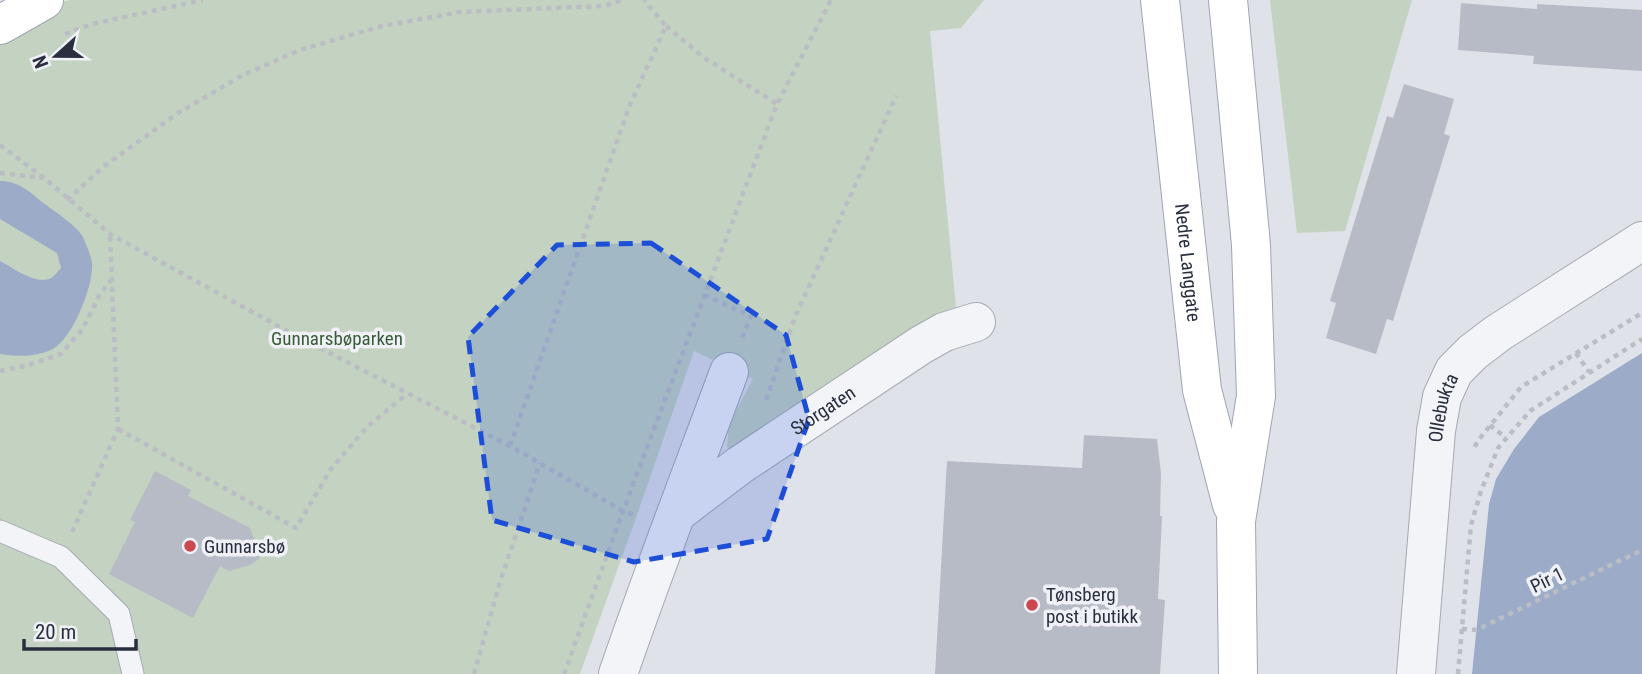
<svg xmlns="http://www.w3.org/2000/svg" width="1642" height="674" viewBox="0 0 1642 674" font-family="'Roboto Condensed',sans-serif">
  <rect width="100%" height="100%" fill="#e0e2e9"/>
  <path fill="#c4d2c1" d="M70,0h914l-23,28 -31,3 26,277 -34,18 -189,123 -6,-2 2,-23 24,-45 -59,-28 -57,164 -57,159h-580v-644l30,-21z
    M1270,0h142l-67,231 -48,2z"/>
  <path fill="#9cacc8" d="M0,181c18,0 29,10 42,21 12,9 34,23 41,35 3,7 8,19 9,26 2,22 -19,75 -39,86 -17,8 -35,8 -53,5v-93c14,7 37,26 53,16 1,-1 7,-8 8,-9l-4,-15 -57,-34z
    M1642,353v321h-170l17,-170 7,-25 18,-30 25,-32z"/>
  <path fill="#b7bbc5" d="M1461,3l76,6v-5l105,6v61l-109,-7 1,-8 -76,-6z
    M1404,84l50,15 -10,35 6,2 -57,185 -6,-2 -11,35 -50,-16 10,-35 -6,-2 57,-185 6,2z
    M1084,435l73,4 4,34 -1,43h2l-4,83 7,1 -5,74h-225l12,-213 135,7z
    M155,471l36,19 -3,6 62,32 8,21 1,10 -9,6 -21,6 -9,-5 -27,52 -84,-44 26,-52 -5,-2z"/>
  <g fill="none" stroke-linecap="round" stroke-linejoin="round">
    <g stroke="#a5a9b3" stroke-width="23">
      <path id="lane" d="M0,531l61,26 58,57 14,60"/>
    </g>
    <g stroke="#a5a9b3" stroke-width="40">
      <g id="street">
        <path id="s1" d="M678,512l62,-47 181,-120 23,-13 32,-10"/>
        <path d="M618,674c35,-102 74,-202 111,-302"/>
        <path id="s2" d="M1416,674l20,-243 6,-34 12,-26 19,-19 25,-19 144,-92"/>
      </g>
    </g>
    <g stroke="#9fa5b4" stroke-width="40">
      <g id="primary">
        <path id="s3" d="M1160,0l42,390 30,115"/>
        <path d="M1228,0l23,245 5,151 -20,125 2,153"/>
        <path d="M0,25l44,-25"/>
      </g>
    </g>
    <path stroke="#babdc3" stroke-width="4.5" stroke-dasharray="5 5" stroke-linecap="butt" d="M666,26l37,31 74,47
      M65,34l27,-10 111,-24
      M0,145l44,33 66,56 179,98 221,114 113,65 13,5
      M0,173l43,5
      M67,200l36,-33 75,-54 65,-38 57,-25 82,-24 78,-14 143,-6 20,-6
      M704,295l47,21 -9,22
      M1576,353l13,19
      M0,371l25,-5 36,-12 21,-24 18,-36 11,-14
      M766,400l29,-83 101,-221
      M1490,425l16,13
      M118,429l178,99 35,-59 37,-43 39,-32
      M510,446l119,-339 37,-81 -22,-26
      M1475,447l2,-5 44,-55 121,-74
      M72,532l46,-103 -8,-194
      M1462,629l14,1 166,-80
      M474,674l26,-92 40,-119
      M564,674l59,-163 154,-407 54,-104
      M1458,674l13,-149 10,-34 17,-43 32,-37 112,-72"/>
    <use href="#lane" stroke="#f2f4f7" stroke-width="21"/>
    <use href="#street" stroke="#f2f4f7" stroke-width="38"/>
    <use href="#primary" stroke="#fff" stroke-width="38"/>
  </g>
  <path fill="#1d4ed8" fill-opacity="0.2" stroke="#1d4ed8" stroke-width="5" stroke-dasharray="14 9" stroke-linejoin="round" d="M651,243l135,92 23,84 -42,120 -133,23 -142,-42 -24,-183 89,-92z"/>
  <g fill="#cb484d" stroke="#eff1f6" stroke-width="2.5">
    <circle cx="190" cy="546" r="7"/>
    <circle cx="1032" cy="605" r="7"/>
  </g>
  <g text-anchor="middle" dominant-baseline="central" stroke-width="7" stroke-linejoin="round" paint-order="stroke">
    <g font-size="19" fill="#292f3f" stroke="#eff1f6">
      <text stroke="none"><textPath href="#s3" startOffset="264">Nedre Langgate</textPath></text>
      <text stroke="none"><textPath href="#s2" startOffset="268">Ollebukta</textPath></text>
      <text stroke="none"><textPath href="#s1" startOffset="177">Storgaten</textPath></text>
      <text transform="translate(1547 580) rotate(-26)">Pir 1</text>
    </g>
    <g font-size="19" fill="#395b37" stroke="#eff1f6">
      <text x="337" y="338">Gunnarsbøparken</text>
    </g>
    <g font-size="19" fill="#292f3f" stroke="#eff1f6" text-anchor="start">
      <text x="204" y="546">Gunnarsbø</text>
      <text x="1046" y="594">Tønsberg<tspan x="1046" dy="22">post i butikk</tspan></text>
    </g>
  </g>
  <g transform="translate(56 56) rotate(249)" stroke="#eff1f6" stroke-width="5" paint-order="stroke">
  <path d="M0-5L12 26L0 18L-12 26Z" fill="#292f3f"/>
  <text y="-10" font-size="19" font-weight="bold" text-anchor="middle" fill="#292f3f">N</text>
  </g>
  <path d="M24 639v10h112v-10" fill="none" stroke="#292f3f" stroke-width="3.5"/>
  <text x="35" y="639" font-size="21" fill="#292f3f" stroke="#eff1f6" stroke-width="5" paint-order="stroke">20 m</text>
</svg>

────────

Scan the material above and copy every line that holds the string "middle".

  <g text-anchor="middle" dominant-baseline="central" stroke-width="7" stroke-linejoin="round" paint-order="stroke">
  <text y="-10" font-size="19" font-weight="bold" text-anchor="middle" fill="#292f3f">N</text>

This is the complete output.